A possible explanation was provided above:

"Whether identical or fraternal 2, twins are also more likely to be raised in a similar environment — parenting styles may differ as a parents add more children to their brood, but twins will likely be exposed to a similar parenting style."

Also, being raised in the same time period would also expose you to the same cultural/economic/societal factors - all of which can change with time, and also may affect your choice of career. (i.e. the proportion of math_CS parents could be different from the proportion of math_CS children just because of the different time periods in which each grew up)

3 comments

There are twins separated at births studies that show _striking_ similarities between identical twins.
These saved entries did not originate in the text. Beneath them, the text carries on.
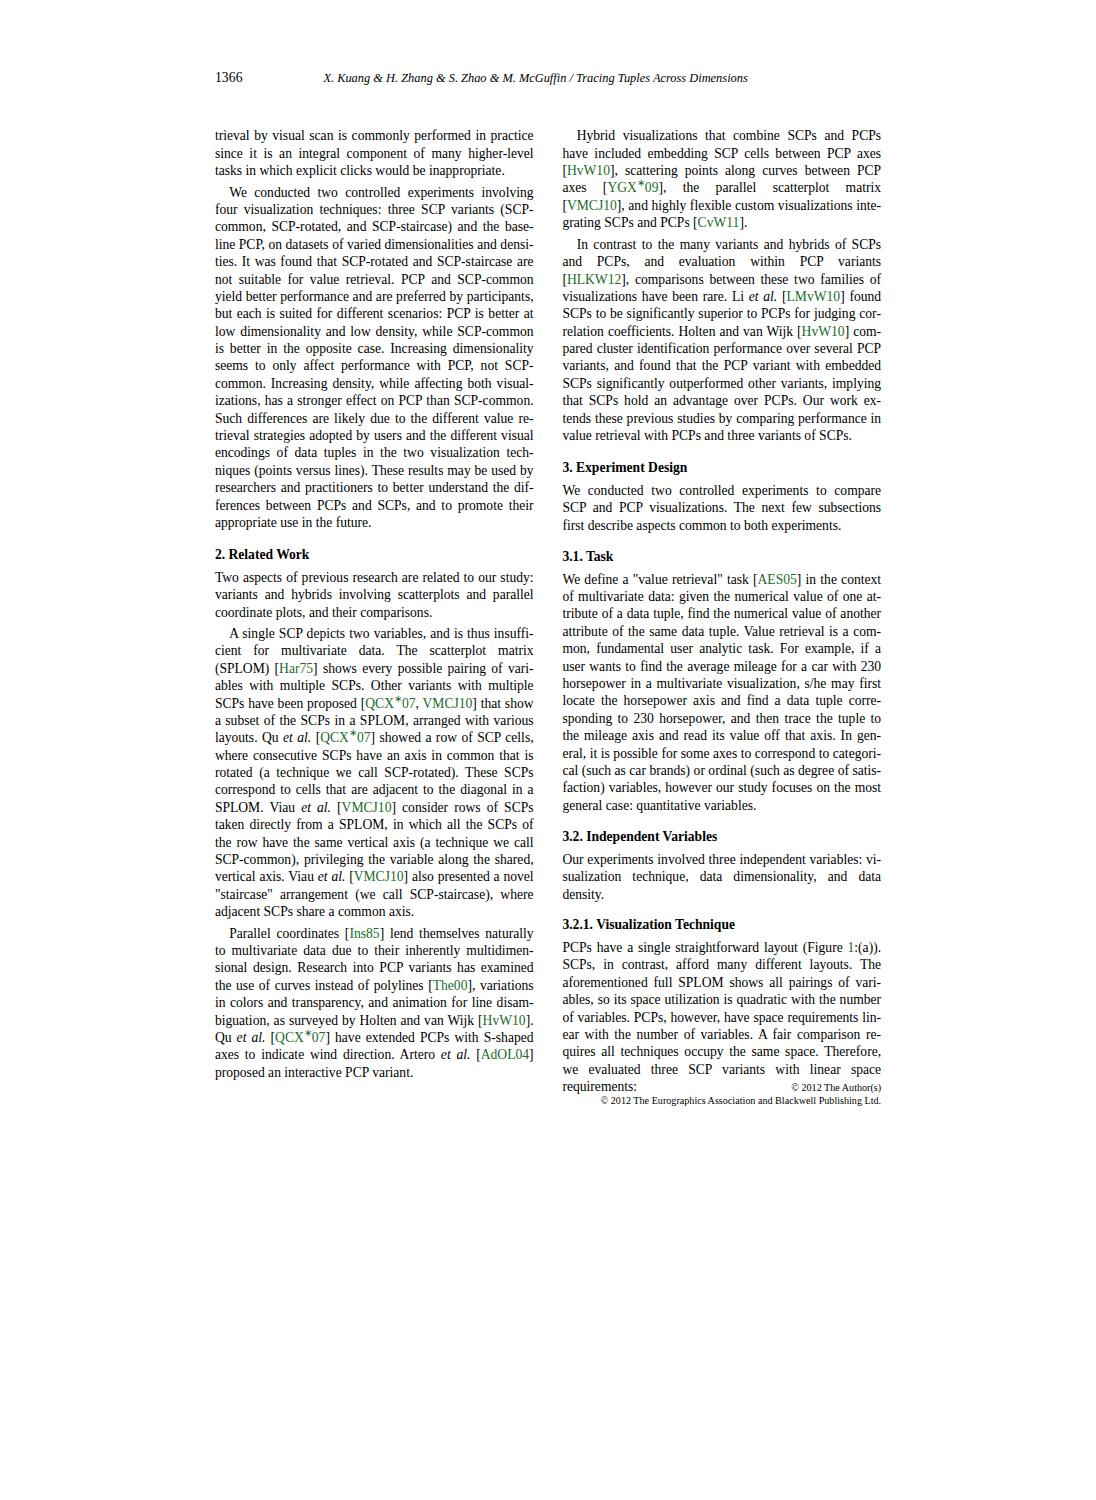1366
X. Kuang & H. Zhang & S. Zhao & M. McGuffin / Tracing Tuples Across Dimensions
trieval by visual scan is commonly performed in practice since it is an integral component of many higher-level tasks in which explicit clicks would be inappropriate.
We conducted two controlled experiments involving four visualization techniques: three SCP variants (SCP-common, SCP-rotated, and SCP-staircase) and the baseline PCP, on datasets of varied dimensionalities and densities. It was found that SCP-rotated and SCP-staircase are not suitable for value retrieval. PCP and SCP-common yield better performance and are preferred by participants, but each is suited for different scenarios: PCP is better at low dimensionality and low density, while SCP-common is better in the opposite case. Increasing dimensionality seems to only affect performance with PCP, not SCP-common. Increasing density, while affecting both visualizations, has a stronger effect on PCP than SCP-common. Such differences are likely due to the different value retrieval strategies adopted by users and the different visual encodings of data tuples in the two visualization techniques (points versus lines). These results may be used by researchers and practitioners to better understand the differences between PCPs and SCPs, and to promote their appropriate use in the future.
2. Related Work
Two aspects of previous research are related to our study: variants and hybrids involving scatterplots and parallel coordinate plots, and their comparisons.
A single SCP depicts two variables, and is thus insufficient for multivariate data. The scatterplot matrix (SPLOM) [Har75] shows every possible pairing of variables with multiple SCPs. Other variants with multiple SCPs have been proposed [QCX∗07, VMCJ10] that show a subset of the SCPs in a SPLOM, arranged with various layouts. Qu et al. [QCX∗07] showed a row of SCP cells, where consecutive SCPs have an axis in common that is rotated (a technique we call SCP-rotated). These SCPs correspond to cells that are adjacent to the diagonal in a SPLOM. Viau et al. [VMCJ10] consider rows of SCPs taken directly from a SPLOM, in which all the SCPs of the row have the same vertical axis (a technique we call SCP-common), privileging the variable along the shared, vertical axis. Viau et al. [VMCJ10] also presented a novel "staircase" arrangement (we call SCP-staircase), where adjacent SCPs share a common axis.
Parallel coordinates [Ins85] lend themselves naturally to multivariate data due to their inherently multidimensional design. Research into PCP variants has examined the use of curves instead of polylines [The00], variations in colors and transparency, and animation for line disambiguation, as surveyed by Holten and van Wijk [HvW10]. Qu et al. [QCX∗07] have extended PCPs with S-shaped axes to indicate wind direction. Artero et al. [AdOL04] proposed an interactive PCP variant.
Hybrid visualizations that combine SCPs and PCPs have included embedding SCP cells between PCP axes [HvW10], scattering points along curves between PCP axes [YGX∗09], the parallel scatterplot matrix [VMCJ10], and highly flexible custom visualizations integrating SCPs and PCPs [CvW11].
In contrast to the many variants and hybrids of SCPs and PCPs, and evaluation within PCP variants [HLKW12], comparisons between these two families of visualizations have been rare. Li et al. [LMvW10] found SCPs to be significantly superior to PCPs for judging correlation coefficients. Holten and van Wijk [HvW10] compared cluster identification performance over several PCP variants, and found that the PCP variant with embedded SCPs significantly outperformed other variants, implying that SCPs hold an advantage over PCPs. Our work extends these previous studies by comparing performance in value retrieval with PCPs and three variants of SCPs.
3. Experiment Design
We conducted two controlled experiments to compare SCP and PCP visualizations. The next few subsections first describe aspects common to both experiments.
3.1. Task
We define a "value retrieval" task [AES05] in the context of multivariate data: given the numerical value of one attribute of a data tuple, find the numerical value of another attribute of the same data tuple. Value retrieval is a common, fundamental user analytic task. For example, if a user wants to find the average mileage for a car with 230 horsepower in a multivariate visualization, s/he may first locate the horsepower axis and find a data tuple corresponding to 230 horsepower, and then trace the tuple to the mileage axis and read its value off that axis. In general, it is possible for some axes to correspond to categorical (such as car brands) or ordinal (such as degree of satisfaction) variables, however our study focuses on the most general case: quantitative variables.
3.2. Independent Variables
Our experiments involved three independent variables: visualization technique, data dimensionality, and data density.
3.2.1. Visualization Technique
PCPs have a single straightforward layout (Figure 1:(a)). SCPs, in contrast, afford many different layouts. The aforementioned full SPLOM shows all pairings of variables, so its space utilization is quadratic with the number of variables. PCPs, however, have space requirements linear with the number of variables. A fair comparison requires all techniques occupy the same space. Therefore, we evaluated three SCP variants with linear space requirements:
© 2012 The Author(s)
© 2012 The Eurographics Association and Blackwell Publishing Ltd.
Even when twins are brought up in different environments (income, ethnicity) their choices, intelligence, and divorce rates have a higher r^2 than non-twin siblings brought up within the same household.
> Of course, it's hard to separate out or even infer the causes as nature vs. nurture (which the article is careful about) but the part about twins was the most striking for me:

If you look, they already give you enough to get an idea of the relative contributions:

> 15% of siblings share an occupation, which is higher than the 8.6% rate for any two same-gender, same-age individuals in the population. Twins' tendency to choose the same occupation, at 24.7%, is even more striking.

So siblings have twice the rate of random people, and identical twins have twice the rate of siblings. Since twins have twice the genetics as well, this points to high heritability and (probably) lower shared environment.

Here's an interesting video that takes that into account.

Twins, even those that grow up separately, are remarkably similar.